There’s another reason why this technique is so powerful: Describing things vocally, out loud, creates a special kind of distance – and perspective. So whatever the problem, “all of a sudden you’ll see it much more clearly for what it is,” she said. “You can really navigate a problem by looking at it from different angles.”
Further, she added, “This is why Agile Post-Its are so popular.”
Being asked the questions creates a “safe and nurturing environment thought environment,” Tung said. And it’s a phenomenon that she also alluded to earlier in her presentation.
“Until we hear ourselves think, and very often give ourselves permission to think, we don’t really know what we think.
Cultivate courage and self-awareness
Questions like these can also require courage – to actually ask the question, as well as for the respondent to dare to answer honestly from their own position of personal agency. (“Be Told what to do, unfortunately, remains the default mode of management in many organizations for the most part,” Tung noted.)
But as part of this process, she says, you’ll have to trust your “instruments” — your senses, your feelings, and your thoughts.
And at this point, Tung talked about the importance of cultivating and valuing one’s own self-awareness. (Since you will need it to apply information from such powerful questions.)
She pointed out that in general, self-awareness and self-management “is what allows us to have positive and effective relationships with others – but also with our teams and in our organizations”.
What great managers do
But it’s also important when asking the questions to start with a critical assumption: that everyone already has what they need to overcome their challenges. “The goal of a coach or a great manager or a leader is to allow the thinker to find that path,” Tung said, adding, “It’s not to guide them or give them a path. It’s really up to people to think for themselves.
This also applies to the person asking the questions. The listener must assume they or they have everything they need, not just the person they’re talking to.
To further illustrate the impact of powerful questions, Tung described a favorite exercise: simply asking what you want to think about? (And what do you think ?). “The listener promises not to interrupt – but to be present, and just to be still, and to be with them on this journey.

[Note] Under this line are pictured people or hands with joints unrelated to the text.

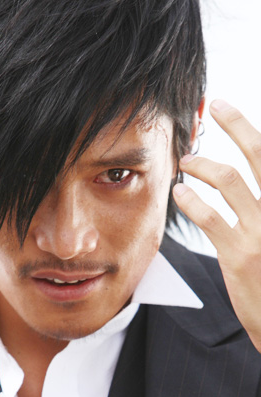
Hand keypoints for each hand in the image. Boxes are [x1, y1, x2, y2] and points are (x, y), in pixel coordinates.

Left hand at [173, 100, 260, 352]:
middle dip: (238, 124)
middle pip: (260, 155)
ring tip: (187, 161)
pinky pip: (210, 217)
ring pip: (229, 180)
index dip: (251, 131)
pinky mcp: (240, 254)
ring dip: (203, 164)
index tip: (234, 110)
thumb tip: (247, 185)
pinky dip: (191, 199)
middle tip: (219, 105)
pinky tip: (180, 193)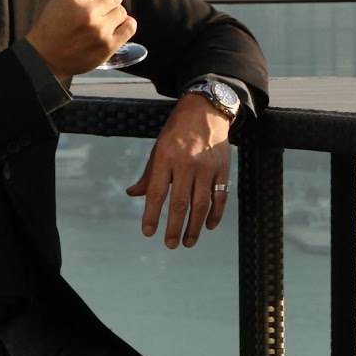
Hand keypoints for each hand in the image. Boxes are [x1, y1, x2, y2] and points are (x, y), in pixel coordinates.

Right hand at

“And usually it’s like a five-minute exercise, and it scares people.”
So, to extend the exercise, Tung usually asks the listener an additional question: “What more do you think, feel or want to say?” And at least 90% of the time, they will surprise themselves with extra thoughts. “We know deep down that our mind wants to think and we want to think for ourselves.”
Towards the end of the conference, she shared a remarkable story about a life coach, Nancy Kline, who, during a speech in Russia, had invited a woman on stage. Kline then asked the same questions – what do you want to think about and what are your thoughts?
This prompted a torrent of responses, Tung recalls. The Russian woman “talks and talks… there are tears, there is a transformation”. And it ends with the woman taking Kline’s hand and thanking her for the epic experience – and for all the great advice she believed Kline had given her.
Kline could only smile sweetly — and gently point out that she hadn’t said a word. “That was all your thought.”
Tung shares the essential lesson this illustrates. “We talk about empowerment in organizations. But we wouldn’t need empowerment if we allowed ourselves to do our best to reflect.
“And that we respect each other enough to give each other permission to do their better thinking.
Featured image by Greyson Joralemon on Unsplash.